*Brief*
Convert the lines in the entries below into a Markdown table with the columns Row and Text, numbering each row and leaving out any blank lines.

•••••

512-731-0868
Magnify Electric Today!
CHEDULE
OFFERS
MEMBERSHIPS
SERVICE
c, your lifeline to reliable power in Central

•••••

*Problem solution*
| Row | Text |
|---|---|
| 1 | 512-731-0868 |
| 2 | Magnify Electric Today! |
| 3 | CHEDULE |
| 4 | OFFERS |
| 5 | MEMBERSHIPS |
| 6 | SERVICE |
| 7 | c, your lifeline to reliable power in Central |